The supposedly definitive speech for hopepunk is given by Samwise Gamgee in The Two Towers: “That there’s some good in the world”, and so on. It’s a fine speech, and it would be churlish indeed to pick on good-hearted Sam. But recently I read (or possibly re-read) Michael Moorcock’s old essay on Tolkien, as well; the one that pegs Lord of the Rings as an armour-clad Winnie the Pooh.
I was never quite the Tolkien-maniac so many teenagers are, though I won’t claim it was out of social competence or any foresightful discomfort with JRR’s racial scheme. It was probably because I’d read too much trash fantasy before I got hold of The Fellowship of the Ring, and was hoping for more of the same. Even though I knew it was unfair, it seemed like Tolkien was plagiarizing himself.
Underneath, I think the structure of the world and the story might have also got up my nose. I always sympathized more with elves than hobbits. More fool me, perhaps. All of the hobbits have a bit too much Forrest Gump in them, a much worse work of art whose magic moron morality I will continue to hate until my dying day.
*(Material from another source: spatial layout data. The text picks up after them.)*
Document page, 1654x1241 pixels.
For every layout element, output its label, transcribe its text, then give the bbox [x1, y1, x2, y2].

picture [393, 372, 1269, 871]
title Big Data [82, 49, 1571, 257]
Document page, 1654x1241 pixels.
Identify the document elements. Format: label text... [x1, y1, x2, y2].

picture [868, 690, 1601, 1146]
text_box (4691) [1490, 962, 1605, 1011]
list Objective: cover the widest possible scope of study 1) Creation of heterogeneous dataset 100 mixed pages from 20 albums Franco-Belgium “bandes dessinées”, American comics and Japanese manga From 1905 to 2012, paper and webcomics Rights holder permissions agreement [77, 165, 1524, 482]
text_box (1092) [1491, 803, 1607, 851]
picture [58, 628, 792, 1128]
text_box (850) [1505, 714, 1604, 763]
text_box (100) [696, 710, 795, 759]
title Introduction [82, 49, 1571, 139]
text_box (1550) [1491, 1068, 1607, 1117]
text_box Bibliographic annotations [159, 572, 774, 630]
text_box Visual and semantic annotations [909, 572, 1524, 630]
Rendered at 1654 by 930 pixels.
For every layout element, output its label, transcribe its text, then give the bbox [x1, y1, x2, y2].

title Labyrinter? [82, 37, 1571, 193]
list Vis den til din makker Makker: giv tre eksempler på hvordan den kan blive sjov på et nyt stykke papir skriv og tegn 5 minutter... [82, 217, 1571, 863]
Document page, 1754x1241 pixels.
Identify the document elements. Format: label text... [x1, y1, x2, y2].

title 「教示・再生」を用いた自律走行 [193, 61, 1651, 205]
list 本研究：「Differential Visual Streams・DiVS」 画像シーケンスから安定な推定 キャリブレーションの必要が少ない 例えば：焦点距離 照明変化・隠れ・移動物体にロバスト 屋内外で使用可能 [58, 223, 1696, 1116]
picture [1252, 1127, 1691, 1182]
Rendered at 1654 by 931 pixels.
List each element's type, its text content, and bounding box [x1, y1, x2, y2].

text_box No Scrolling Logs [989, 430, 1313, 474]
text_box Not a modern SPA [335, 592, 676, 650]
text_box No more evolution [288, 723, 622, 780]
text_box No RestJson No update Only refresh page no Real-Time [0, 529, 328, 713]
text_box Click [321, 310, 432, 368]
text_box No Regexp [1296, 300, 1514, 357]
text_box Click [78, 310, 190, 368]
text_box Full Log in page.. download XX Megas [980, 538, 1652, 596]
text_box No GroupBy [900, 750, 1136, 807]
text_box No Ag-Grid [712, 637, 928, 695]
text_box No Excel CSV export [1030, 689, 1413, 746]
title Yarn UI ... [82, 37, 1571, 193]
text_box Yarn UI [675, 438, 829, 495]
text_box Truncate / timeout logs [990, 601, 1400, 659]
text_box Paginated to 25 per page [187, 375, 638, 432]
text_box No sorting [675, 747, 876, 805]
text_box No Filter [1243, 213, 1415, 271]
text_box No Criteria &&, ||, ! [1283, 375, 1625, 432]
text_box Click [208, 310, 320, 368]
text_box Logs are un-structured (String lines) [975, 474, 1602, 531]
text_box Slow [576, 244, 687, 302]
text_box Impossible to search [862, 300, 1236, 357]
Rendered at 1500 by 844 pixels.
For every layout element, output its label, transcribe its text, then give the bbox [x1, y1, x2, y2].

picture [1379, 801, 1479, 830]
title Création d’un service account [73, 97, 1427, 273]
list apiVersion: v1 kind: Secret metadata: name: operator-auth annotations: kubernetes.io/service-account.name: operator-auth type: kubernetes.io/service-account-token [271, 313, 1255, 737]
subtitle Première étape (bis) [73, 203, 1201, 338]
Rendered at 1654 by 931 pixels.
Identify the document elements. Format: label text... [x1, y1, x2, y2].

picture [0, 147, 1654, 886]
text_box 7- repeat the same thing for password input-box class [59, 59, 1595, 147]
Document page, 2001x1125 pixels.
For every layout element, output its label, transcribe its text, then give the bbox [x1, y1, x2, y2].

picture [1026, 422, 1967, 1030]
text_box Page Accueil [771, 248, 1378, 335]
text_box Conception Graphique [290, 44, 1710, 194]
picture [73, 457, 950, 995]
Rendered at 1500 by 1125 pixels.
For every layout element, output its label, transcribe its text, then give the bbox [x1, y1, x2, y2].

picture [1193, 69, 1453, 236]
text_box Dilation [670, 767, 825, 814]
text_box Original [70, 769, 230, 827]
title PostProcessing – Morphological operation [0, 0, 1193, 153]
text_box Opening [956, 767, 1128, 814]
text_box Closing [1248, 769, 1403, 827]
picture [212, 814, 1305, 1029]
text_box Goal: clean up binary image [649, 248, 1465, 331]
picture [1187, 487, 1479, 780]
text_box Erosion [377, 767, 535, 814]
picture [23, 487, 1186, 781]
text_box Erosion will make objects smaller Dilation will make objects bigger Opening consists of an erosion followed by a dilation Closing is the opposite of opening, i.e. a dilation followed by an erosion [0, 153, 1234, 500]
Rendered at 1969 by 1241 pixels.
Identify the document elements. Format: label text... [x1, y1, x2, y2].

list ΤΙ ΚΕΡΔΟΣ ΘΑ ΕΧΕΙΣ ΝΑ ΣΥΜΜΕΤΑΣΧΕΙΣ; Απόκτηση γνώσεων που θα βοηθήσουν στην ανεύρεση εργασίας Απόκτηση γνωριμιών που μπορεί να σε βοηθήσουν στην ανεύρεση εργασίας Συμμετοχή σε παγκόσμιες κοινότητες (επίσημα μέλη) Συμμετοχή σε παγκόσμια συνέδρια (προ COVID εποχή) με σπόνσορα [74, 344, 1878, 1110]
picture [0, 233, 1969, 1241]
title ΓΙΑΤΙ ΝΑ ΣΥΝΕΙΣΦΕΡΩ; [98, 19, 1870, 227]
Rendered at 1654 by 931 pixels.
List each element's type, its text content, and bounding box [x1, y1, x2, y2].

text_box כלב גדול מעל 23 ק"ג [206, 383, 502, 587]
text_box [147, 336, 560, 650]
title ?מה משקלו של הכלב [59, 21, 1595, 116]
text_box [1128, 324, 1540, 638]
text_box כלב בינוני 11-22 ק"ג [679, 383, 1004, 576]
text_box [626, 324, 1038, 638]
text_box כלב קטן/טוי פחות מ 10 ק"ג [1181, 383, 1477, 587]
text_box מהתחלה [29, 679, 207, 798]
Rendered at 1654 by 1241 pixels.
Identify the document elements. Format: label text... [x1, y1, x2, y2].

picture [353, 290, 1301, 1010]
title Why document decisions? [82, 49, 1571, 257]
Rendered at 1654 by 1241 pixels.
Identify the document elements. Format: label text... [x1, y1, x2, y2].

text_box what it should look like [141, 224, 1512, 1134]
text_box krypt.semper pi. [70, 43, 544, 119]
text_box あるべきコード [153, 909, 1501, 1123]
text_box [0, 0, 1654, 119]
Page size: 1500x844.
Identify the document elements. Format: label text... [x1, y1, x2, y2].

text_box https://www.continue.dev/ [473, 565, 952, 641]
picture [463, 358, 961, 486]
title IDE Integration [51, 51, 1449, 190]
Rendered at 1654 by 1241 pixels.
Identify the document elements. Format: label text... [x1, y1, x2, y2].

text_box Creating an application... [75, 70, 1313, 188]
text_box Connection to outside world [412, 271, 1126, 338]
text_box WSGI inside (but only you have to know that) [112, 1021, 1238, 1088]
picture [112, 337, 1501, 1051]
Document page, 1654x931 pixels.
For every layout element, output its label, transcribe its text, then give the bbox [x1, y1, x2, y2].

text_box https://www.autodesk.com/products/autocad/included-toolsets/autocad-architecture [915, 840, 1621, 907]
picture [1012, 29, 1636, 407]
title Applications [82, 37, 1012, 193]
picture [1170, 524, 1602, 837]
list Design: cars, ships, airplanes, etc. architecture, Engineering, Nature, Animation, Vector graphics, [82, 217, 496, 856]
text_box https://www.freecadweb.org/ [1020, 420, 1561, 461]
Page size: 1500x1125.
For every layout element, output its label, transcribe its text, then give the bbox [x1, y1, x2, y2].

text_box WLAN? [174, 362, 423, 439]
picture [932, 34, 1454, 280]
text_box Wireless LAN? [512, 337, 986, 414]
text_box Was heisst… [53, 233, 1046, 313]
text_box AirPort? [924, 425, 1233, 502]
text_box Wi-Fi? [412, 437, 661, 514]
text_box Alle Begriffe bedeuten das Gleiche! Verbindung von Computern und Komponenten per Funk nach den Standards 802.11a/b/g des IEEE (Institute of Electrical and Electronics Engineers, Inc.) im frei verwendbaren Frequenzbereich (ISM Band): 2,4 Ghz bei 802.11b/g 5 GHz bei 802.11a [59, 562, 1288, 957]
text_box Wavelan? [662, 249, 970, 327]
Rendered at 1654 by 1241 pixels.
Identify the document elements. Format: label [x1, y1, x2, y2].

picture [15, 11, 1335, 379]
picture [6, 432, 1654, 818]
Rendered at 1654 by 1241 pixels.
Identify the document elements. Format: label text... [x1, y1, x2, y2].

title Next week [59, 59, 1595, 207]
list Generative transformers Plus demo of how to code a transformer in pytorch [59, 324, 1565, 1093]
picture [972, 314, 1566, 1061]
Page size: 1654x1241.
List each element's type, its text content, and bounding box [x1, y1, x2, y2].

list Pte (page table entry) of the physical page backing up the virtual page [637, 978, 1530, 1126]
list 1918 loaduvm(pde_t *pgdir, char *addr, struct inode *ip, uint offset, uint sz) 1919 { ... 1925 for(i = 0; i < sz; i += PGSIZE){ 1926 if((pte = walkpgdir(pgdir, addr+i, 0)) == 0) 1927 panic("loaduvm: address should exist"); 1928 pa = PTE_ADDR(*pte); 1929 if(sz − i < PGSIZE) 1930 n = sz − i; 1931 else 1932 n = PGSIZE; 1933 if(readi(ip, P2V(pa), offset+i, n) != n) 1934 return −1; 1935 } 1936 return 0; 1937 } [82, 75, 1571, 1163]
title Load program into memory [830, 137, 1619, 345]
I was certainly up for Moorcock’s pulp literary experimenta. My taste was much more for Melniboné than Bag End. And he’s a pretty good critic. He gets the politics of Middle Earth and Middle Hopepunk bang on:
While there is an argument for the reactionary nature of the books, they are certainly deeply conservative and strongly anti-urban, which is what leads some to associate them with a kind of Wagnerish hitlerism. I don’t think these books are ‘fascist’, but they certainly don’t exactly argue with the 18th century enlightened Toryism with which the English comfort themselves so frequently in these upsetting times.— Epic Pooh
It’s not that hopepunk is bad. Like Tolkien, it’s deeply anti-fascist, and pro-community, in a rural traditionalist way. But it’s as punk as a hobbit in a four button waistcoat. It’s comfortable to wear, but I remain skeptical it will change much.